その優しさを受けて、春輔は粛々と頭を緋之原に下げた。
「心配してくれてありがとう……。でも、割ったお皿だけは弁償させてほしいんだ。それくらいのケジメはつけないと、さすがに――」
「じゃあさ、今日の放課後、一緒にお皿買いに行こうよ!」
緋之原の前向きな提案に、春輔は思わず顔を上げた。
「い、いいのか……? 俺なんかと一緒に買い物なんて……」
自信無さげに春輔が言うと、緋之原は穏やかに笑った。
「ふふ。むしろ、岡崎君と一緒じゃないと、これからは買い物したくないなー。一人で買い物なんて、寂しすぎるもん」
「ひ、緋之原……」
「だから――立派な荷物持ちにしてあげるね」
「な、なんだよそれ……」
上げてから下げる……。そんな緋之原の発言に、春輔はコケそうになる。
そんな春輔の悄気たリアクションに、緋之原はさらに笑みを深くするのだった。
その後、しばらくしてから――。
「お皿、割れたのはこれで全部だ」
春輔は、割ってしまったお皿の片付けをし、ゴミ袋に割れた食器をまとめた。
「分かった、後で捨てておくね。手伝ってくれてありがとう、岡崎君!」
「いやいや。むしろ、お礼を言うのはこちらの方だよ。色々と世話をかけたな」
そう口にすると、緋之原は楽しそうに笑ってくる。
「あははは! またそんなこと言ってー。岡崎君は、本当に律儀で真面目で、エロゲーの主人公みたいだなー」
「ほ、褒めてるのか、それ!?」
なんだかんだでお皿の一件は解決したが、これから学校なんだよな……。
緋之原の家から登校することになるだろうが、彼女といっしょに登校したら、学園内でどんな噂が立つか、想像に難くない。一体、どうしたものか……。
そう思っていると――。
ピンポーン。
春輔の心配事を体現するかのように、無機質なインターホンの音が鳴り響いた。
そして、次の瞬間――。
「琴葉っちー! 学校行くよー!」
玄関のドアの向こう側から、明るく活発そうな女の子の声が聞こえてくる。
「時音ちゃんだ……」
「と、時音……?」
緋之原の反応からすると、恐らく彼女の友達なのだろうが、まさか、こんなタイミングで来るとは――。

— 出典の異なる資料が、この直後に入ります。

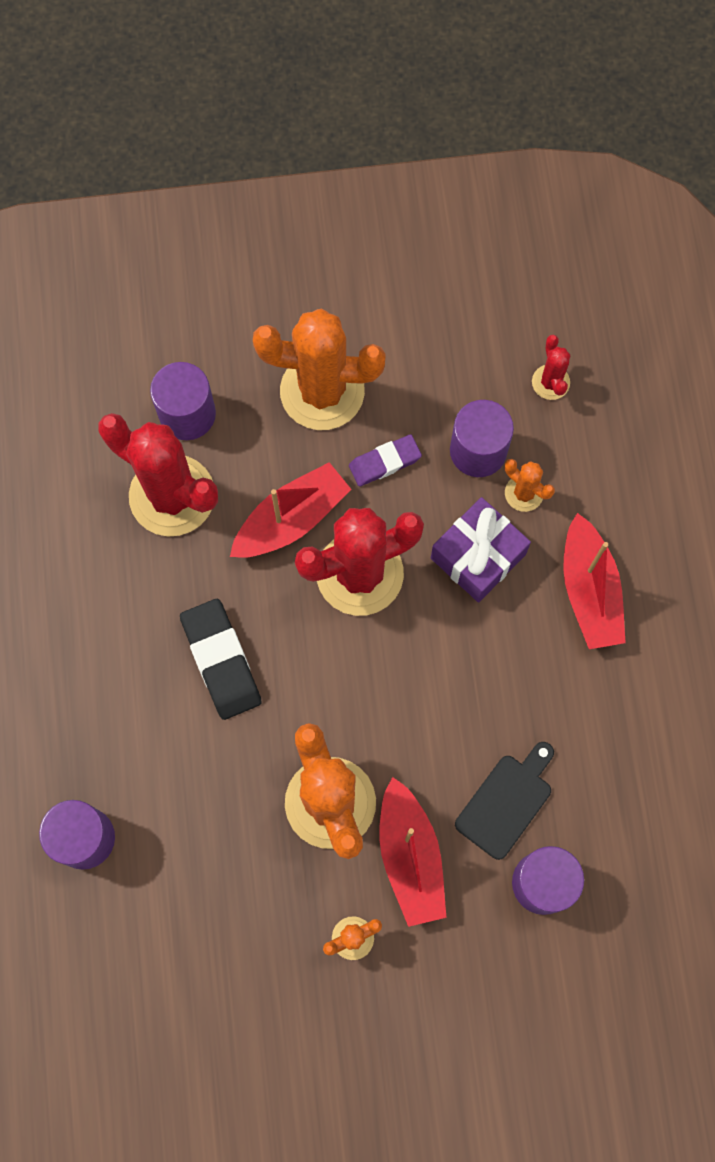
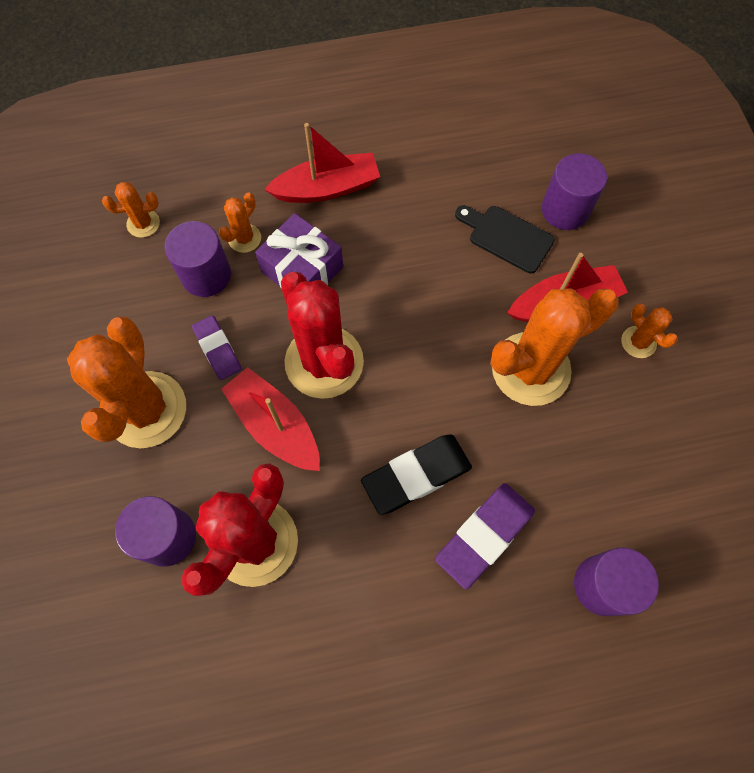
camera: 95 degrees left, 5 degrees down
(150, 723) = (484, 535): none -> purple eraser
(550, 382) = (143, 223): red cactus -> orange cactus

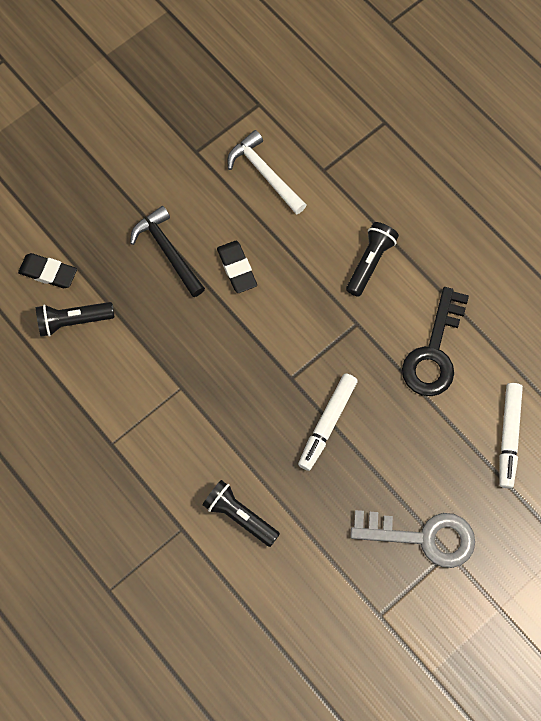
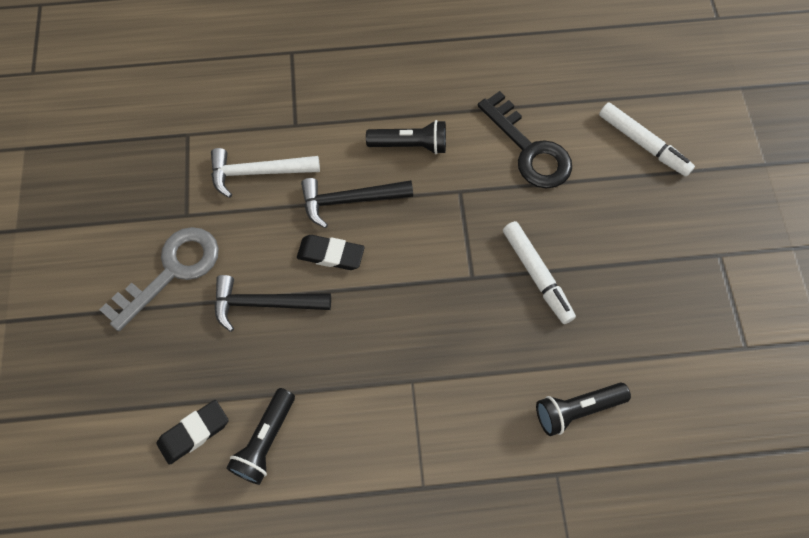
camera: 55 degrees left, 5 degrees down
(290, 252) = (350, 200): none -> black hammer
(369, 262) = (410, 145): black flashlight -> black flashlight turned 120 degrees clockwise
(423, 537) = (693, 265): grey key -> grey key (171, 271)

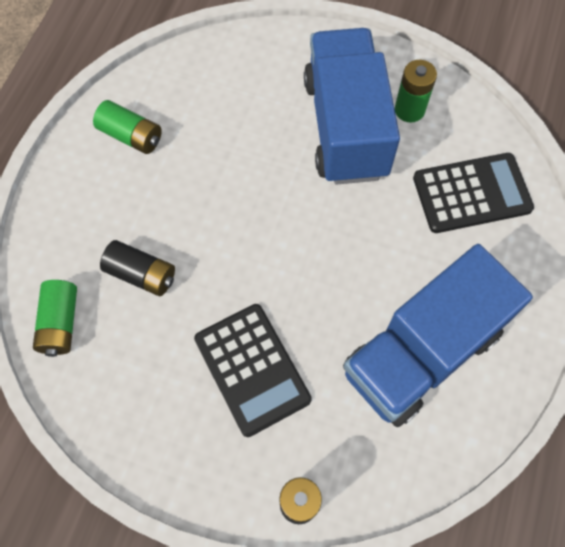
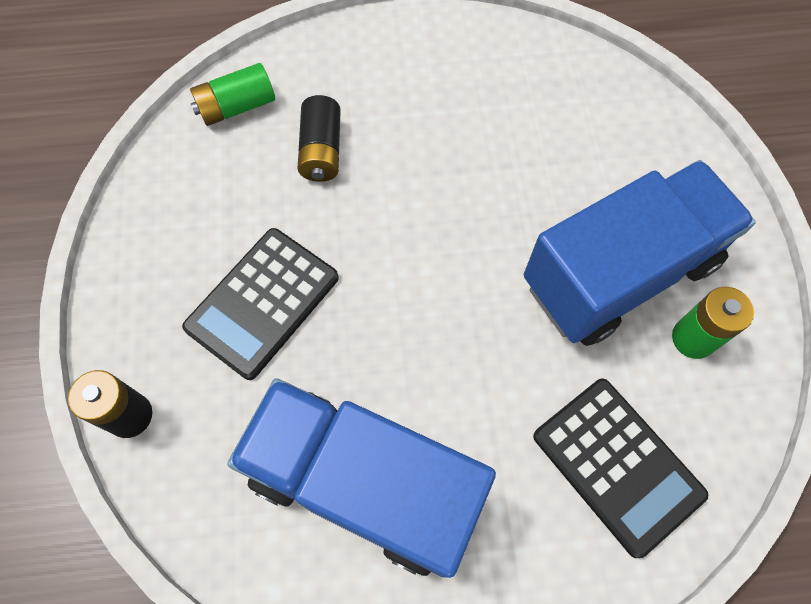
camera: 65 degrees right, 0 degrees up
(131, 136) = (475, 67): green battery -> none

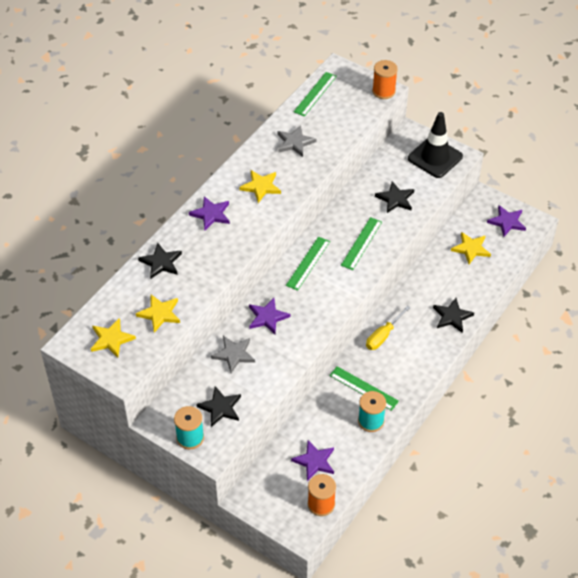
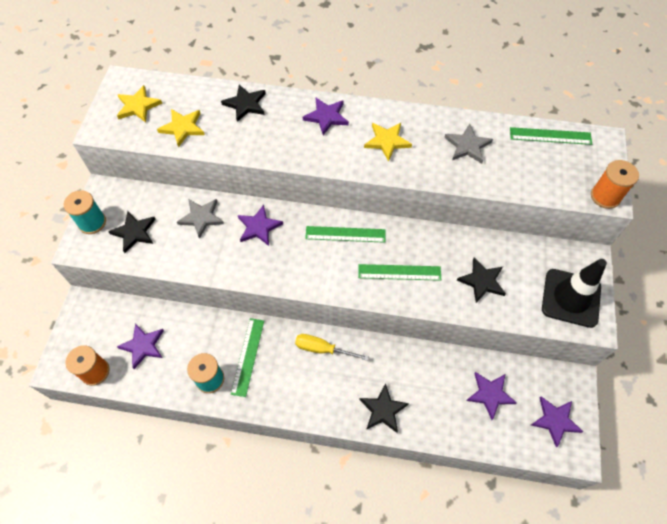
camera: 65 degrees right, 10 degrees up
(471, 249) = (490, 394): yellow star -> purple star

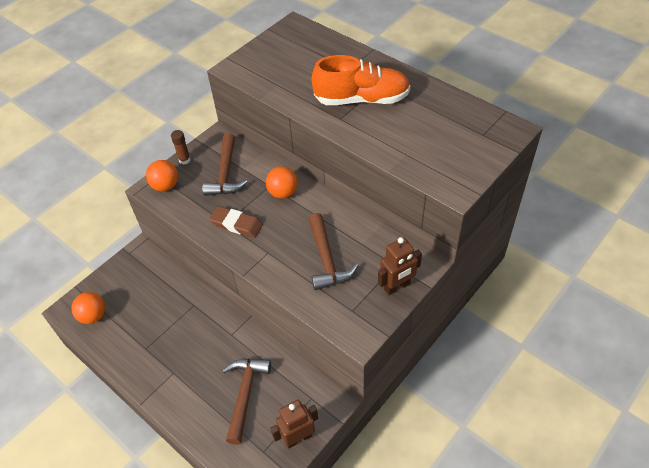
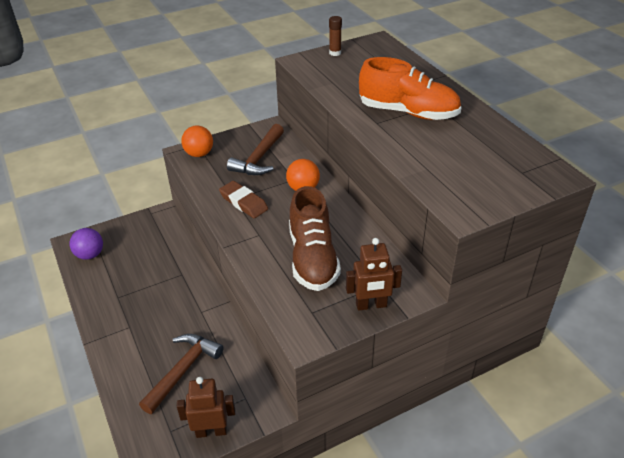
camera: 20 degrees right, 10 degrees down
(93, 316) = (90, 255): orange ball -> purple ball
(184, 160) = (228, 138): brown glue stick -> brown glue stick (335, 53)
(327, 259) = (312, 258): brown hammer -> brown shoe

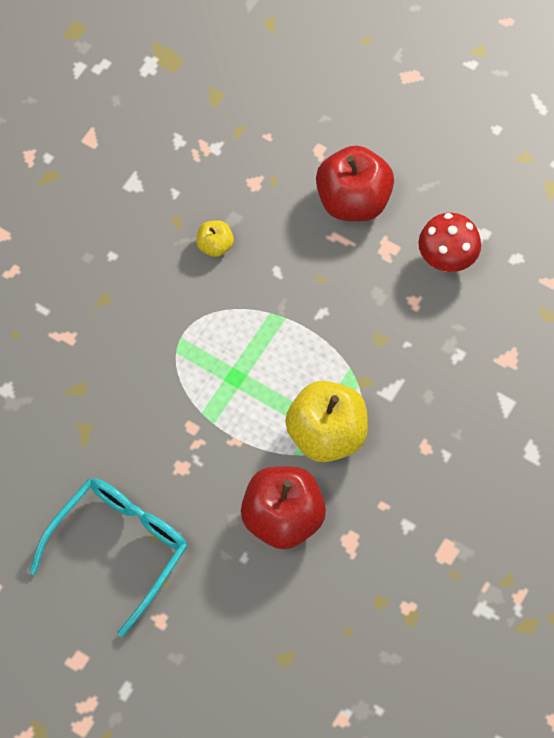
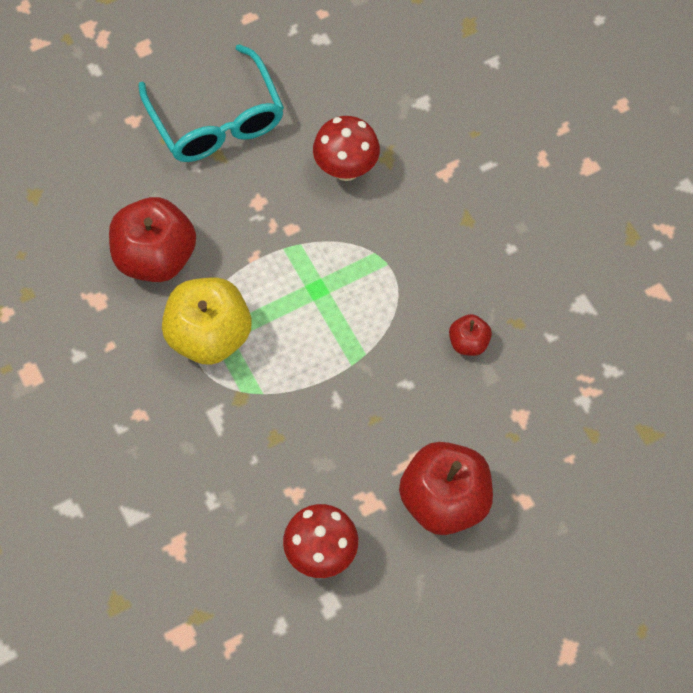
camera: 120 degrees right, 0 degrees up
(108, 415) = (346, 169): none -> red mushroom
(215, 245) = (468, 342): yellow apple -> red apple

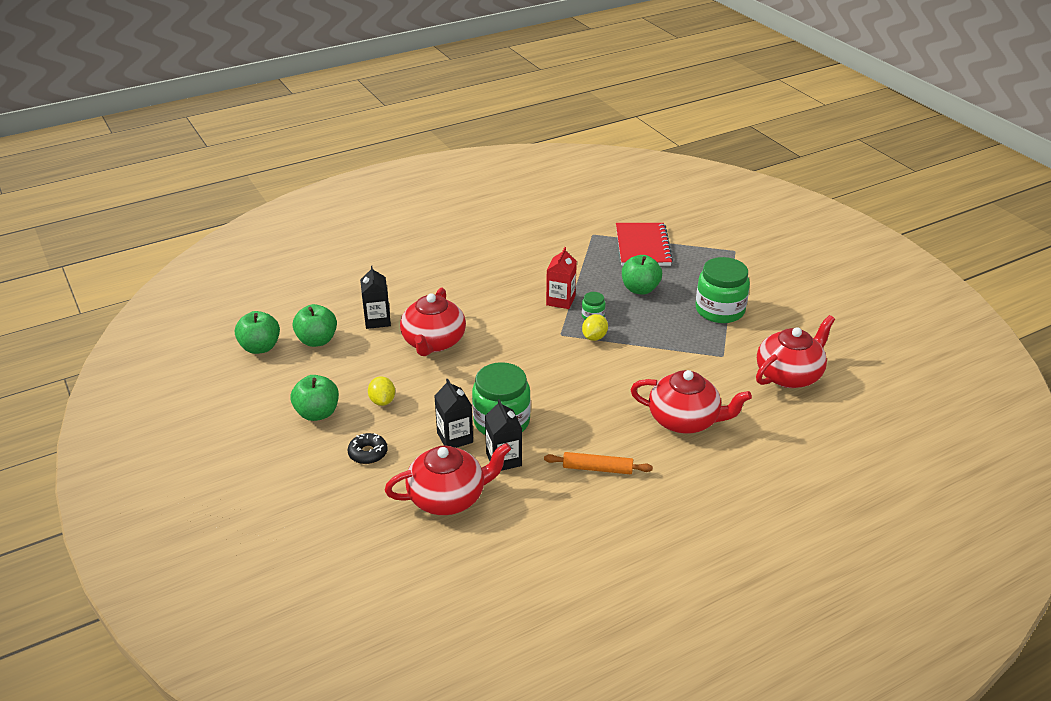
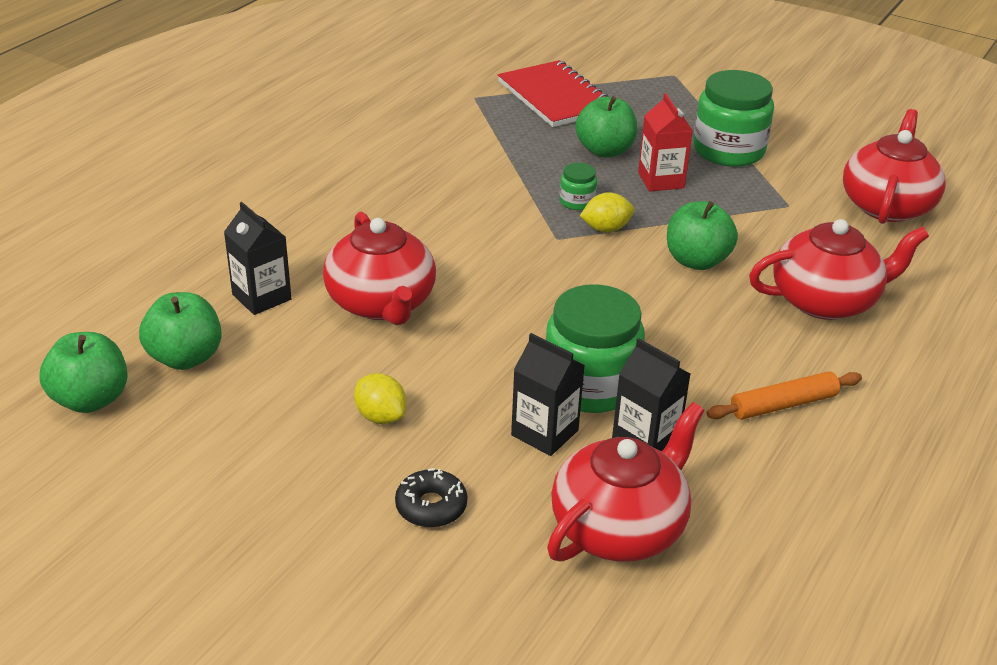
camera: 30 degrees left, 0 degrees up
(317, 413) = (288, 472): green apple -> green apple (696, 261)
(560, 300) = (513, 193): red carton -> red carton (661, 180)
(594, 337) = (606, 229): yellow lemon -> yellow lemon turned 75 degrees clockwise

「さすがに、岡崎君がここにいることを知られたら色々とマズイよね……。と、とりあえず、どこかに隠れておいて! 私が話を合わせておくから!」
「え、ちょ、隠れるって――」
春輔が言い終わる前に、緋之原に手を引っ張られる。
そして――。
「ごめん、ここに隠れておいて!」
「ちょ、ここって……!?」
緋之原に手を引かれて連れてこられたのは――お風呂場だった。